The Secretary of State must recognise that, as Labour has repeatedly stated, action must be taken on electricity prices, business rates, driving investment and, of course, securing a good Brexit deal, because no deal could mean no steel. Will he therefore assure the House that he will be taking steps to ensure that the new Prime Minister urgently takes action on these issues and understands the real importance of the steel industry?
Greg Clark I am very grateful to the hon. Lady for the generosity of her remarks. I have enjoyed my exchanges and meetings with her. I hope the parking space in her heart has a charging point for the electric Mini—that would be very important.
The hon. Lady invites me to comment on the bids and some of the press speculation as to who is bidding and who is not. First, this is a matter for the official receiver, and secondly, I would not want to prejudice any of the bids by commenting. The discussions, in many cases, take place under confidential terms, and it would be wrong to do anything that might disadvantage that. There is often, in situations like this, speculation in the press, and much of it is misplaced. What I can say—the official receiver has said this publicly—is that several bids have been made and he is looking for bids that consider the whole of the operation. I welcome that, as the hon. Lady does.
On long-term commitments, we do have a long-term commitment to manufacturing, and to steel in particular. I mentioned some of the funds that are available in the industrial strategy. Of course, because they would accompany substantial investments, which I hope will be in place, they require a long-term commitment from any prospective buyer.
The hon.

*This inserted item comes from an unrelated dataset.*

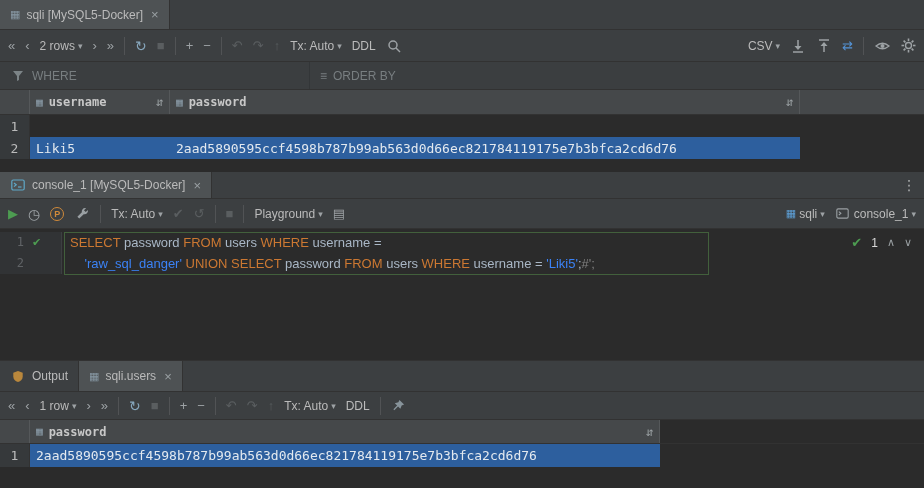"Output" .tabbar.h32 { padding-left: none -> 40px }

Lady is right to raise the question of energy prices and electricity prices. This is not a new phenomenon, and it is not unique to any particular Government. In fact, the biggest increase in industrial electricity prices took place under the previous Government. In the past five years, we have contributed nearly £300 million to energy-intensive industries as a rebate towards those costs. Through the industrial energy efficiency fund that is available in the industrial strategy, we want to reduce further the costs of energy. It is very important that we should do that.
The hon. Lady asks questions about the incoming Prime Minister. I spoke to both candidates during the leadership contest to impress on them what she and I agree is the crucial role of this industry. I know that she, the Under-Secretary—my hon. Friend the Member for Pendle (Andrew Stephenson)—and other hon. Members have communicated not just with the current Prime Minister but with her potential successors to reinforce the resolution across all parts of the House that this is at the top of the new Prime Minister’s agenda.
Note (1): Rebecca Long Bailey is Labour’s Shadow Secretary of State for Business, Energy and Industrial Strategy.
Note (2): On 17 August it was reported that Atear Holdings, a subsidiary of Oyak a Turkish military pension fund, is on course to buy British Steel. Trade unions, while welcoming a rescue, have concerns about the company’s record on labour relations and have made contact with sister organisations in Turkey to discuss these matters.